URTU: police ignore limits
Page 6
If you've noticed an error in this article please click here to report it so we can fix it.
UNION LEADER Jackson Moore has accused the police of ignoring speeding lorries so that the Department of Transport can get away with higher limits on dual carriageways, due in April (see p3).
Few lorries had been stopped for .speeding since the Government said a year ago that it would raise the limit.
Mr Moore, who heads the United Road Transport Union, was giving evidence to a House of Lords committee investigating EEC drivers hours laws.
Higher speeds were more dangerous, he said. URTU officer Albert Hughes added that the union had opposed the present 60 mph motorway speed limit on the same grounds. The DTp had wrongly seen the opposition as purely to protect wages. In fact, drivers were paid by distance and not time.
The URTU strongly favoured a ten-hour driving day but had compromised and settled for a nine-hour day in the hope of making progress.

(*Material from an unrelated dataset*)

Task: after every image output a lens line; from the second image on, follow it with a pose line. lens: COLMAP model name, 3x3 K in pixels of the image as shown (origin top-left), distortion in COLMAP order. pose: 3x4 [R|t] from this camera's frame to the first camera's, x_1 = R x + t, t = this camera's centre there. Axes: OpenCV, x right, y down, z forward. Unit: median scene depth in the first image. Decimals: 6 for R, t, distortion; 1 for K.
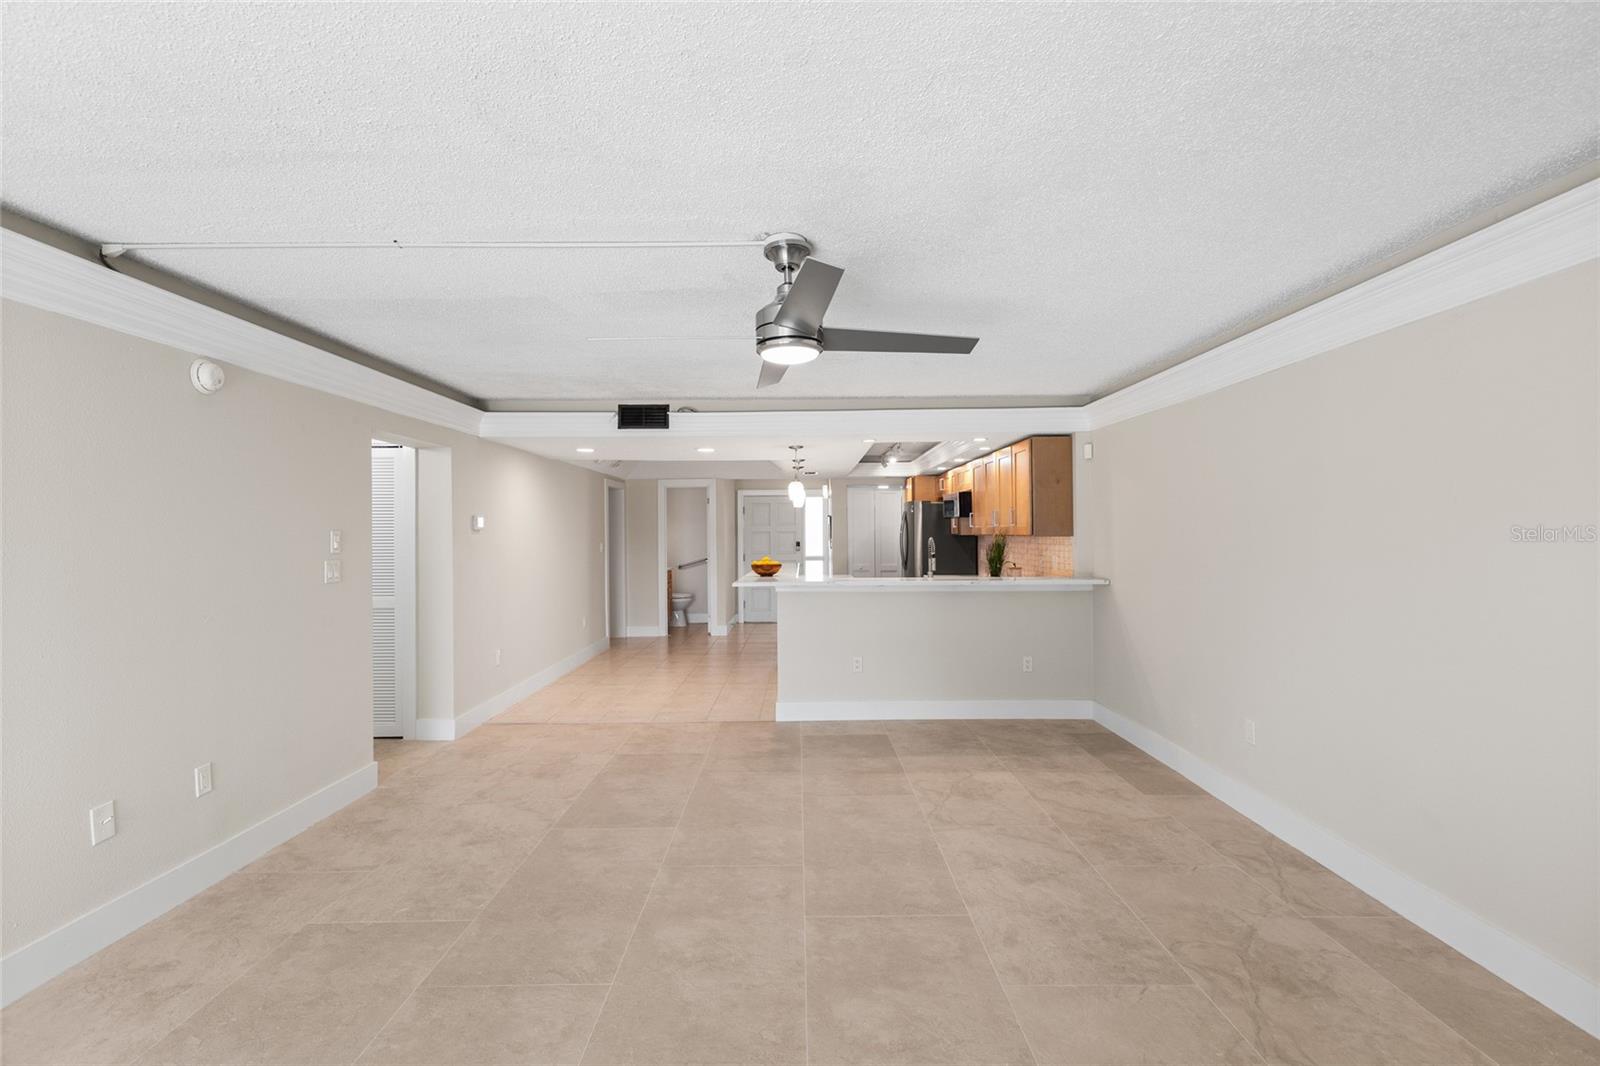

A survey of members had shown they supported longer driving hours. "But they are not in favour of a longer working day," Mr Moore explained.
Asked about tachograph fiddles, Mr Moore said that the driver alone should not be blamed. Fiddles were as much in the employer's interest as the employee's.
Enforcement was inadequate, he said. And the tacho was less effective in getting drivers to work within the law than the old log book had been.
The "silent check", whereby police could note the position of a lorry and then check it against the log book weeks later had been a greater deterrent than the tacho, he said.
The Department of Transport's new computers for checking batches of charts would only be as good as the information fed into them. They would not be much good if the source was no good.
Mr Moore said that URTU not support drivers who deliberately broke the law. "But I'm sure you speed in some areas because you do not agree with the limit," Mr Hughes said to the Peers.